Judging from some of the responses in this and other topics on this board, there are those that even with irrefutable evidence still don't admit to a hazard.  They wouldn't know a hazard if it slapped them in the face.  They think the codes are a document designed to handcuff the building official instead of the history lesson they provide.  If you don't learn from history you will be repeating it.

I'm not for banning the product.  I'm for hazard mitigation, you know, the reason for codes in the first place.  First you have to recognize the hazard.  Then you have to come up with solutions.  If you can't admit there is a problem with unprotected I-joists in a fire, you were probably on the OJ jury.

Let's "work the problem, people." (Apollo 13)


----------



## TJacobs

Re: TJIs - hidden firefighter killer???



			
				FyrBldgGuy said:
			
		

> I have crawled through houses on fire, both standard dimensional lumber and TJI.  As a fire fighter and code official I have formed the opinion that knowledge is key to understanding building collapse.  As a Fire Protection Engineer I can run a computer model to determine how long a structure can withstand the energy induced by building contents.The basic problem is:
> 
> The time it takes to discover a fire... 3-5 minutes for a individual awake and aware.
> 
> Time to call 911 from another location (because a smart person would exit the home)... another 3-5 minutes.
> 
> Time to dispatch in a modern facility with enhanced 911 service... 2-4 minutes.
________
From the forum thread about I-joists in fires, pull out the passage starting at "Re: TJIs - hidden" and ending at "awake and aware.", word for word.

[Recorded data]
________
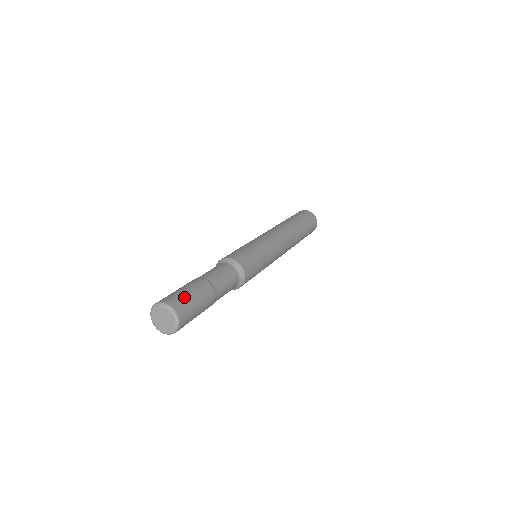
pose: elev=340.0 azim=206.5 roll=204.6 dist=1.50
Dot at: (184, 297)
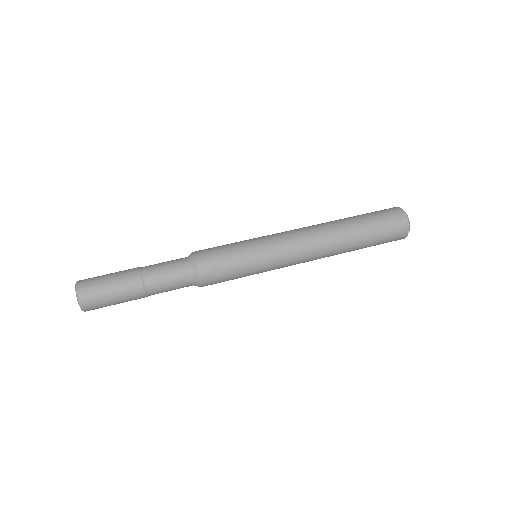
Dot at: (103, 302)
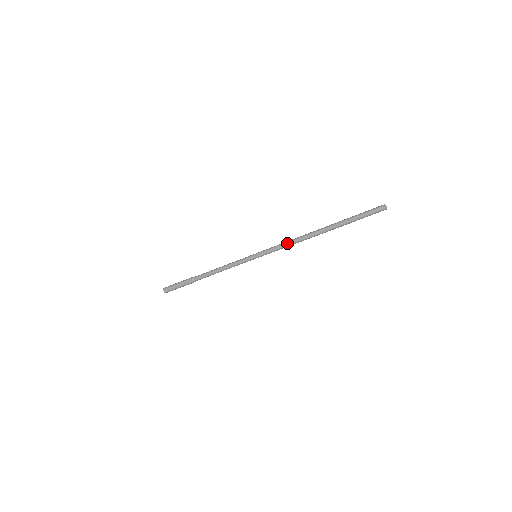
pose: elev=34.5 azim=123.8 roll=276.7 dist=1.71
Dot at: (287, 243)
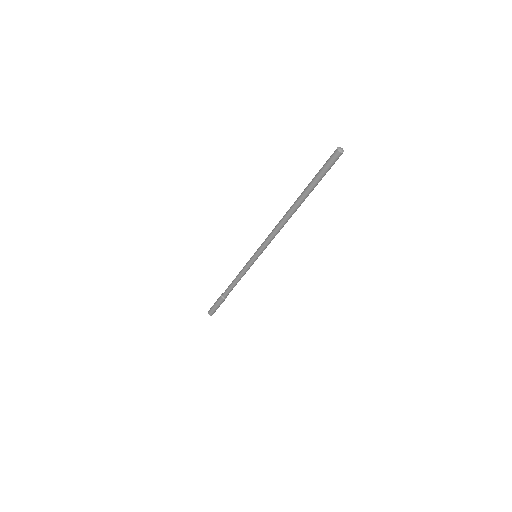
Dot at: (272, 234)
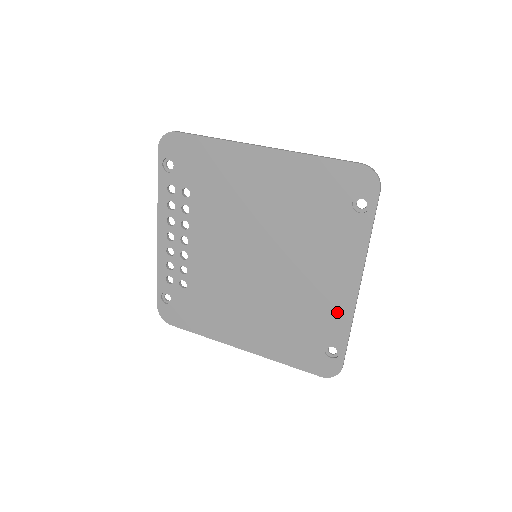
________
OUTPUT:
Re: TJIs - hidden firefighter killer???



			
				FyrBldgGuy said:
			
		

> I have crawled through houses on fire, both standard dimensional lumber and TJI.  As a fire fighter and code official I have formed the opinion that knowledge is key to understanding building collapse.  As a Fire Protection Engineer I can run a computer model to determine how long a structure can withstand the energy induced by building contents.The basic problem is:
> 
> The time it takes to discover a fire... 3-5 minutes for a individual awake and aware.